When collecting and analyzing data is difficult, the solution is not to stop collecting data. It's to collect more data, and try harder.
Education researchers have been collecting and analyzing data since at least 1970. Most people agree that the NAEP has the best overall data. http://nces.ed.gov/nationsrepo... There are other more specialized studies.
Diane Ravitch https://en.wikipedia.org/wiki/... studied the data when she was an assistant secretary of education and a conservative writing editorials for the Wall Street Journal. She believed that standardized testing could tell you which teachers were good and bad, and she was trying to figure out how to do it. She finally gave up, and admitted she was wrong. It can't be done. The data was able to give broad, general trends among large populations, like black students vs. white students, or wealthy students vs. poor students, but it couldn't identify which schools were good or bad, and it definitely couldn't tell you which teachers were good or bad.
Ravitch (and every other education researcher) said that the main factor that predicted student test scores was family income. It wiped out everything else.
Further, I'd much rather have guesses based on some data, than guesses based on nothing.

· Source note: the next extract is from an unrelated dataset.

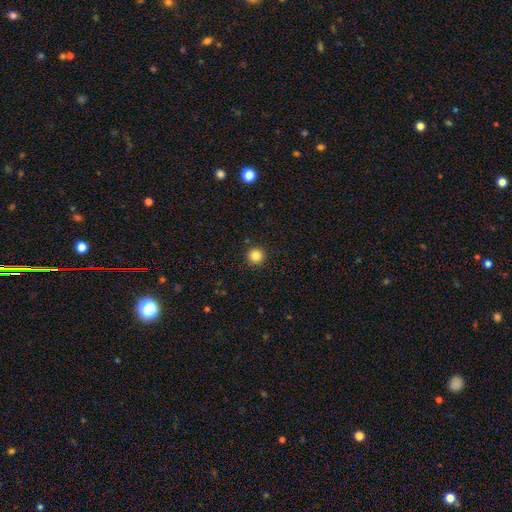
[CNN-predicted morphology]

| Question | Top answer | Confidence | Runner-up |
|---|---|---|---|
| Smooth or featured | smooth | 84% | star or artifact (12%) |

That's not the way statistics works. If you have statistically invalid data, that's not "some data," that's noise. If you base hiring and firing decisions based on noise, you have unfair, arbitrary firings.
Here's an example:
http://www.nytimes.com/2011/03...
On Education
Evaluating New York Teachers, Perhaps the Numbers Do Lie
By MICHAEL WINERIP
March 6, 2011A new New York City middle school teacher was doing a great job, in the opinion of her principal and everyone else, working 10-hour days, her students were getting good grades, and admission to the specialized science high schools. As the article explains, she was a good teacher in every way that you could judge a teacher.

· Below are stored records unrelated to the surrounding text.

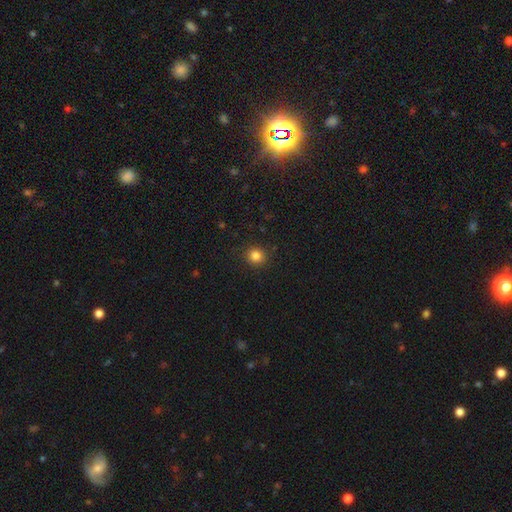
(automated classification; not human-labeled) Q: Smooth or featured?
A: smooth (83%); runner-up: star or artifact (12%)
Q: How rounded?
A: round (88%); runner-up: in between (11%)
Q: Merging?
A: none (90%); runner-up: minor disturbance (7%)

Yet, according to a New York City high-stakes test algorithm, her students didn't improve enough from one year to the next, and they placed her in the bottom 7% of teachers. So the principal couldn't hire her again the following year, as she wanted to. However, the confidence interval of that 7% was 0 to 52%. So she could have been in the top half. Any statistician will tell you that this 7% is meaningless. I read medical studies all day, and if the confidence interval is that wide, you say that there's no correlation. Not some correlation. No correlation.
The problem this teacher had was that she was teaching a class of good students. Good students already have high grades, in the high 90s. Once your grades are at the top of the scale, you have nowhere to improve. So the best teachers, with the best students, were getting the worst rankings because their students didn't improve enough on the tests. Teachers all over the country were complaining about this. The test people really don't have an answer.

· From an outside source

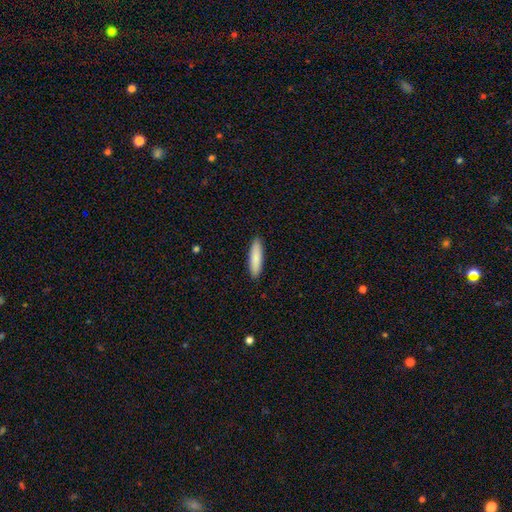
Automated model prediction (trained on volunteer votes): Overall: smooth (86%). How rounded: cigar-shaped (75%). Merging: none (91%).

How would you like it if you were driving 35 mph, and a cop gave you a speeding ticket because, according to his poorly-calibrated radar gun, there was a 25% probability that you were driving 70 mph? How would you like to get fired because, according to your urine test, there was a 25% probability that you were using opioid drugs?
And lastly, if teachers only account for 1-14% of test results, that tells me that we need some dramatic improvement in teacher quality.
This is true of every education system, all over the world, free market, socialist, high stakes testing, low stakes testing, charter schools, public schools, Catholic schools, everything.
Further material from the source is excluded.